#### Provided data:
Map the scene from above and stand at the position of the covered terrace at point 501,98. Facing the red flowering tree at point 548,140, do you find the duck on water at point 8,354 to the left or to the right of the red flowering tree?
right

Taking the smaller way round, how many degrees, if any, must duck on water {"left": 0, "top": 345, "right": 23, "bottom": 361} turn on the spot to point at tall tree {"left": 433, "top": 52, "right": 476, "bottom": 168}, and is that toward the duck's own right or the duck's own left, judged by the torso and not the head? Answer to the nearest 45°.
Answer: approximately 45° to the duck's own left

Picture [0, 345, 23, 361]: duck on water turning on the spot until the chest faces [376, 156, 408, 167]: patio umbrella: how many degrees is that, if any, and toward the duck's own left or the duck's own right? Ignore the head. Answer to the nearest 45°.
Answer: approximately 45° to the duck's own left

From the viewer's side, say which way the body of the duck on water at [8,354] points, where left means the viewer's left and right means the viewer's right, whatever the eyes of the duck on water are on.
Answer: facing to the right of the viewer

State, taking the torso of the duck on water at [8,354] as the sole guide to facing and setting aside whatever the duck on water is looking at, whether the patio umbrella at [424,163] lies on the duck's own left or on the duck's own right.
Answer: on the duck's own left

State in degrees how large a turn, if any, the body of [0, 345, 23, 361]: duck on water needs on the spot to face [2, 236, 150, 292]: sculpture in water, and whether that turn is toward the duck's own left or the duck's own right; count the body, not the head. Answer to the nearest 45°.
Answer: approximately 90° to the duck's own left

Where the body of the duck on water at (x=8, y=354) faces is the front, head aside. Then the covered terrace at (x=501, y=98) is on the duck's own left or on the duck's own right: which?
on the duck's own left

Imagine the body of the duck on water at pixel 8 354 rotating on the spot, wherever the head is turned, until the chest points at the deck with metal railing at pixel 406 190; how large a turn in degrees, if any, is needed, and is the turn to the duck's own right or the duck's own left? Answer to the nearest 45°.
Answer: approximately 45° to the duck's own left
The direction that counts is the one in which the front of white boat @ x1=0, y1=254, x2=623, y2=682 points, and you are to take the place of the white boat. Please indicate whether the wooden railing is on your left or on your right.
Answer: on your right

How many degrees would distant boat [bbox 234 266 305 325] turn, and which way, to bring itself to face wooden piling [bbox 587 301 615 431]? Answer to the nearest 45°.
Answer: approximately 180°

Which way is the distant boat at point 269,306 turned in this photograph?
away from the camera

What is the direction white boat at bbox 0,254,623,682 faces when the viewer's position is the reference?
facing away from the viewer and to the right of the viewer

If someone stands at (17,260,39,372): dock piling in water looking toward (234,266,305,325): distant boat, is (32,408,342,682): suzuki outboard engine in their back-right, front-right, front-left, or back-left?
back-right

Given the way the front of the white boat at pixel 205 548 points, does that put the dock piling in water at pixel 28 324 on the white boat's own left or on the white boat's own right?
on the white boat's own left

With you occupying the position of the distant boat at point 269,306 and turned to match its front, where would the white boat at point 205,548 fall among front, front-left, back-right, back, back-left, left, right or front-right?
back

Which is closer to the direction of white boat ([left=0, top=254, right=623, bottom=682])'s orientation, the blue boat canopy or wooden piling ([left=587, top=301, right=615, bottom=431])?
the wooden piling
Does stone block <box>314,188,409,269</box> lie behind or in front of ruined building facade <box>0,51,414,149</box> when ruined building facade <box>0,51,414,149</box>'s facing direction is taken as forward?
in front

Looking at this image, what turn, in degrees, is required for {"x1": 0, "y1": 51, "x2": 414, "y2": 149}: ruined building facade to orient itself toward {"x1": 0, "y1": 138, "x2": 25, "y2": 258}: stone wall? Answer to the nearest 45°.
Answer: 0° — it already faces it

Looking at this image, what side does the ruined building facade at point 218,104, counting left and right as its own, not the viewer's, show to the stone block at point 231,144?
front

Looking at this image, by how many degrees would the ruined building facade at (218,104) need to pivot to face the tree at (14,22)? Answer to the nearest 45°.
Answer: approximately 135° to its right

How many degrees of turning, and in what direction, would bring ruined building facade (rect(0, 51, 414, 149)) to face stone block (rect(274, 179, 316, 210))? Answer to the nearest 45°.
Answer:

#### Work item:
Make a Markdown table with columns Num and Line, one row per line. Start at the line containing "Imagine the body" and end after the line containing "facing away from", skipping blank lines.

#### Response box:
| Num | Line |
|---|---|
| 1 | Imagine the body of the duck on water at pixel 8 354 rotating on the spot, wherever the head is turned, until the chest points at the deck with metal railing at pixel 406 190; how large a turn in degrees, if any, is needed, and is the turn to the duck's own right or the duck's own left? Answer to the nearest 45°. |
| 2 | Answer: approximately 45° to the duck's own left |
| 3 | The direction that counts is the one in which the front of white boat @ x1=0, y1=254, x2=623, y2=682 points, and you are to take the place of the white boat. Please indicate whether the wooden railing is on your left or on your right. |
| 4 | Answer: on your right |
| 5 | How many degrees would distant boat [bbox 234 266 305 325] turn, and which way, to bring itself to face wooden piling [bbox 587 301 615 431]? Answer to the nearest 45°. |
| 6 | Answer: approximately 180° |
| 7 | Which way is the distant boat at point 269,306 turned in this photograph? |
| 8 | away from the camera |
| 9 | What is the direction white boat at bbox 0,254,623,682 faces when the viewer's position is the reference? |
| 10 | facing away from the viewer and to the right of the viewer |